2. Joyce Scott, a sculptor.
3. Nam Jun Pak, works with video.
4. Carl Hancock Ross, a poet and writer.

Introduction
Depending on the level of the students, several activities can take place
Low-level students: play the introduction once, and have the students write down
any words that they recognize. Write the words on the board and ask students to
give a definition. Encourage students to write down any words they are unsure of
for later revision. Play the introduction again and check for comprehension.

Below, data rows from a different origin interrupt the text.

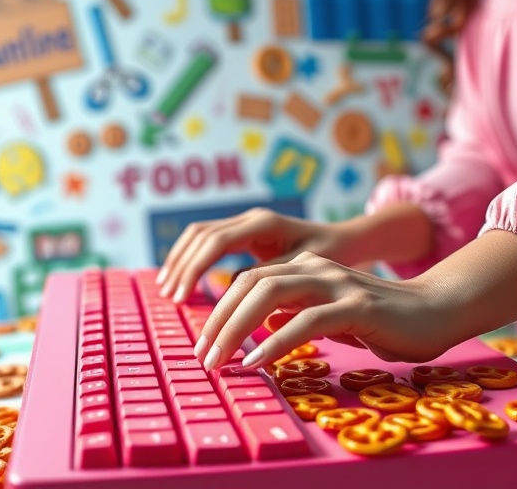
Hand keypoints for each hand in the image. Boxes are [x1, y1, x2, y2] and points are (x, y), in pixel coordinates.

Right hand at [158, 208, 354, 302]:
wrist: (347, 240)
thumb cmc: (334, 255)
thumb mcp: (305, 268)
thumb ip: (270, 275)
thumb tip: (232, 288)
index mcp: (265, 224)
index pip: (216, 242)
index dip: (195, 269)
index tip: (182, 296)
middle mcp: (251, 218)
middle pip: (201, 235)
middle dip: (182, 266)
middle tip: (170, 297)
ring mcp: (247, 223)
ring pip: (200, 235)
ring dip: (181, 261)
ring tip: (169, 291)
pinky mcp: (246, 233)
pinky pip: (209, 242)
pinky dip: (192, 260)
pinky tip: (184, 282)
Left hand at [193, 251, 457, 370]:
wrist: (438, 311)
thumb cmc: (383, 319)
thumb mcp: (330, 313)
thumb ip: (296, 312)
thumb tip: (257, 327)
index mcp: (307, 267)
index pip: (249, 280)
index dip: (220, 310)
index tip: (205, 344)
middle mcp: (317, 268)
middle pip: (251, 282)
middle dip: (218, 319)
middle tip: (201, 356)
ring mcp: (338, 285)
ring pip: (271, 294)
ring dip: (237, 329)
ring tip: (218, 362)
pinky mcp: (358, 307)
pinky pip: (307, 321)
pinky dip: (277, 342)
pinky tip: (257, 362)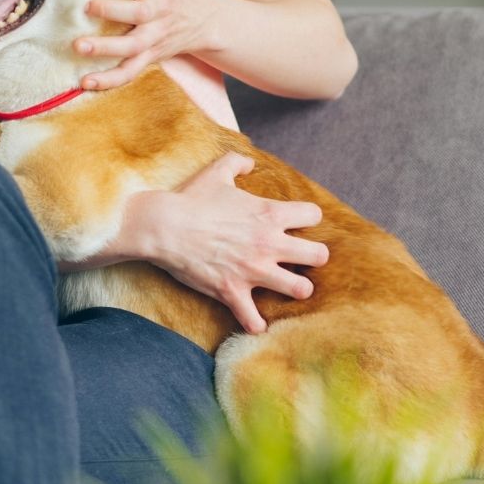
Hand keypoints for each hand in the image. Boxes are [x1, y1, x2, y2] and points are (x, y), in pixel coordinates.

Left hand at [75, 0, 208, 90]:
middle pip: (138, 14)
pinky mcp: (148, 57)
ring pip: (131, 48)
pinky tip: (84, 83)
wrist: (203, 19)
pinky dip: (108, 81)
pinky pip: (128, 72)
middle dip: (114, 11)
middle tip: (88, 6)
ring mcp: (153, 37)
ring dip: (105, 50)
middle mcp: (157, 11)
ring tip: (79, 47)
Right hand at [135, 152, 328, 333]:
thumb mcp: (216, 173)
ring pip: (300, 289)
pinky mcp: (233, 291)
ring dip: (296, 289)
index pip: (313, 215)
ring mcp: (253, 270)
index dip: (307, 218)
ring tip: (287, 286)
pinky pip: (254, 319)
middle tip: (299, 257)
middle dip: (313, 256)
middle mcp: (269, 244)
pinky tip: (255, 320)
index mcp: (269, 214)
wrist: (164, 226)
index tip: (297, 222)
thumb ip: (237, 162)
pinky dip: (255, 322)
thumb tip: (249, 161)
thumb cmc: (191, 199)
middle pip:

Mid-level students: Play the introduction, then ask students to write down any
words that they don't understand. Write them on the board and go over them as a
class. Play the introduction again and check for comprehension.
Higher-level students: Describe the costumes you saw.
Content questions:
What country did Julie Tamor live in. How long did she live there? What play did
she design the costumes for?

Part one
Talk with the students about the difference between representational and
abstract art. Why do some artists like to make the picture look like the thing, but
others like to paint more how they feel?
What do the pictures remind you of?
What other landscape artists do you know?
Stop the tape at (insert time) and get the students to describe the painting by
Georgia O'keefe.

Part two
Joyce Scott
Ask the students to discuss the feelings of an artist and how they express those
feelings in their art. Look at any examples of art you have brought in; how do
they make you feel. After you have watched this segment, compare those
feelings with how Joyce Scott's pieces make you feel.
What is racism? How does it feel to be discriminated against? Draw a picture
that represents racism. Draw another showing how the world should be.
How many different media does Joyce Scott use? How are all the different
media (beads, quilts, spoken word, singing) the same? How are they different?

Part three
Nam jun Pak
Ask the class to discuss more modern art forms, like electronic music and film. Is
this an improvement on art, or a step backwards? Can electronic media be
viewed as a tool, like a hammer, that can be used to make either good or bad
things?
If you have an old video camera, connect it to the TV so that you can see the
picture from the camera on the TV, then point the camera at the picture on the

TV. The feedback will cause swirls and patterns to form on the TV (this does not
work with digital cameras). Ask the class if this is art.
Is a film art?
Can a TV show be art?

Part four
Carl Ross
Ask the class to think about how a persons childhood affects the rest of their
lives.
Draw a picture of anger. Describe it to the class.

Post-teaching activities
Ask the students what form of art they like the most. Encourage them to make a
piece of art and bring it to class to share. Describe the piece to the class. Ask
them where they think artists get their inspiration. What risks do artists take?
Can art be political?
Why are artists sometimes put in jail?
Would you want to be an artist?
What kind of art do you NOT like? Why? Why is some art difficult to
understand?
Take the students to an art gallery. It can be a fine art museum or the university
art department, but get them to talk about the art and compare it with what they
have seen in this unit.
If the class feels that any of the artists in this program are not really artists, have
a debate over what is and isn't art.